On the 20-qubit circuit, iterative QAE demonstrated convergence behaviour consistent with the theoretical O(1/ϵ)O(1/\epsilon) query complexity. To achieve 1% estimation error at 95% confidence, QAE used approximately 100 quantum circuit evaluations, while classical Monte Carlo required 10,000 samples for the same error and confidence level. This is a 100-fold reduction in model evaluations, matching the theoretical quadratic speedup.

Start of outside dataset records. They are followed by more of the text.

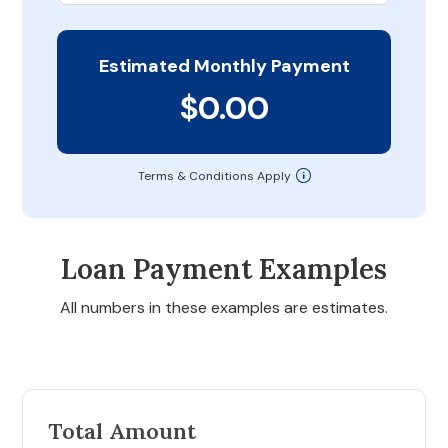
Estimated Monthly Payment
$0.00
Terms & Conditions Apply
Loan Payment Examples
All numbers in these examples are estimates.
Total Amount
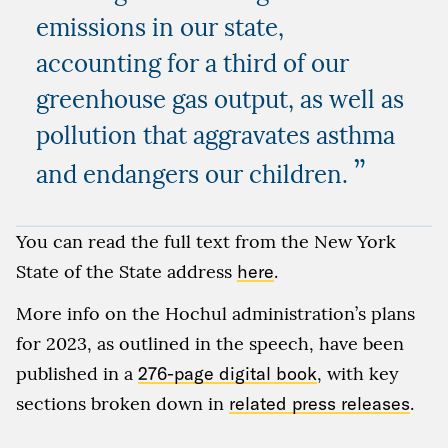
emissions in our state,
accounting for a third of our
greenhouse gas output, as well as
pollution that aggravates asthma
”
and endangers our children.
You can read the full text from the New York
State of the State address
here
.
More info on the Hochul administration’s plans
for 2023, as outlined in the speech, have been
published in a
276-page digital book
, with key
sections broken down in
related press releases
.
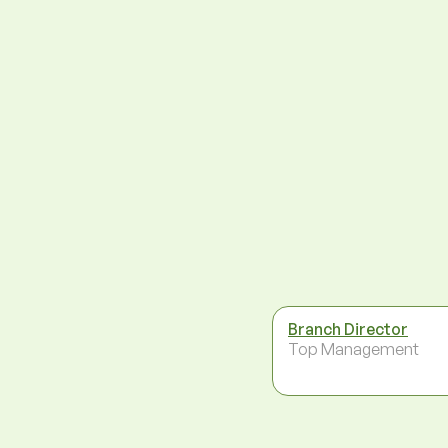
Branch Director
Top Management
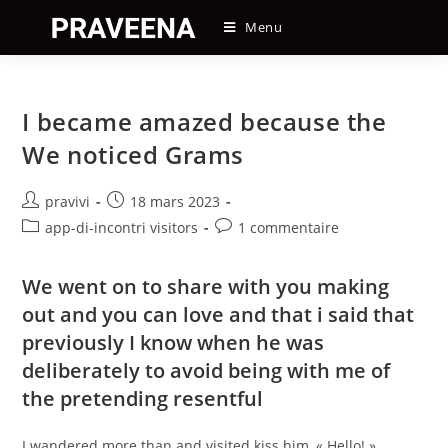
Skip
Menu
to
content
I became amazed because the
We noticed Grams
Auteur/autrice
Post
pravivi
18 mars 2023
de
published:
Post
Post
app-di-incontri visitors
1 commentaire
la
category:
comments:
publication :
We went on to share with you making
out and you can love and that i said that
previously I know when he was
deliberately to avoid being with me of
the pretending resentful
I wandered more than and visited kiss him, « Hello! »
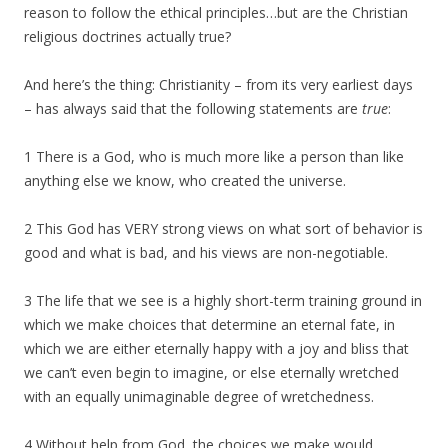
reason to follow the ethical principles…but are the Christian
religious doctrines actually true?
And here’s the thing: Christianity – from its very earliest days
– has always said that the following statements are
true
:
1 There is a God, who is much more like a person than like
anything else we know, who created the universe.
2 This God has VERY strong views on what sort of behavior is
good and what is bad, and his views are non-negotiable.
3 The life that we see is a highly short-term training ground in
which we make choices that determine an eternal fate, in
which we are either eternally happy with a joy and bliss that
we can’t even begin to imagine, or else eternally wretched
with an equally unimaginable degree of wretchedness.
4 Without help from God, the choices we make would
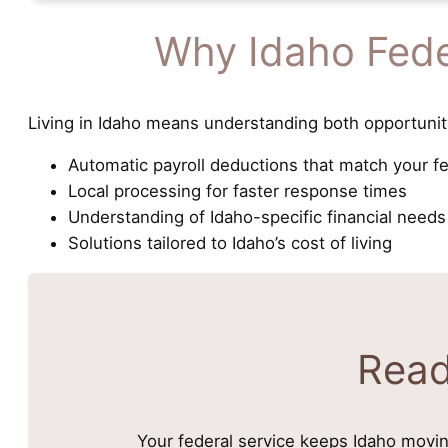
Why Idaho Fede
Living in Idaho means understanding both opportunit
Automatic payroll deductions that match your f
Local processing for faster response times
Understanding of Idaho-specific financial needs
Solutions tailored to Idaho’s cost of living
Read
Your federal service keeps Idaho movin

The study established a clear proof-of-principle for actuarial applications, though abrdn’s team identified three conditions required for practical deployment. First, the mortality model must be discretised to fit quantum state preparation constraints, introducing approximation error that must be characterised for each product type. Second, current quantum hardware noise degrades the QAE convergence advantage; the 100x speedup was demonstrated in idealised simulation, with hardware noise on IBM Quantum reducing the effective speedup to approximately 8x on 20 qubits. Third, multi-dimensional models incorporating stochastic interest rates require additional qubits proportional to the interest rate discretisation, pushing hardware requirements to 50 to 80 logical qubits for commercially relevant liability models.

abrdn identified longevity swap valuation (a specific product where quantum speedup survives realistic hardware noise better than general liability models) as the most promising near-term application, and is collaborating with IBM to develop fault-tolerant implementations targeting a 10x wall-clock speedup for quarterly reserve calculations within this decade.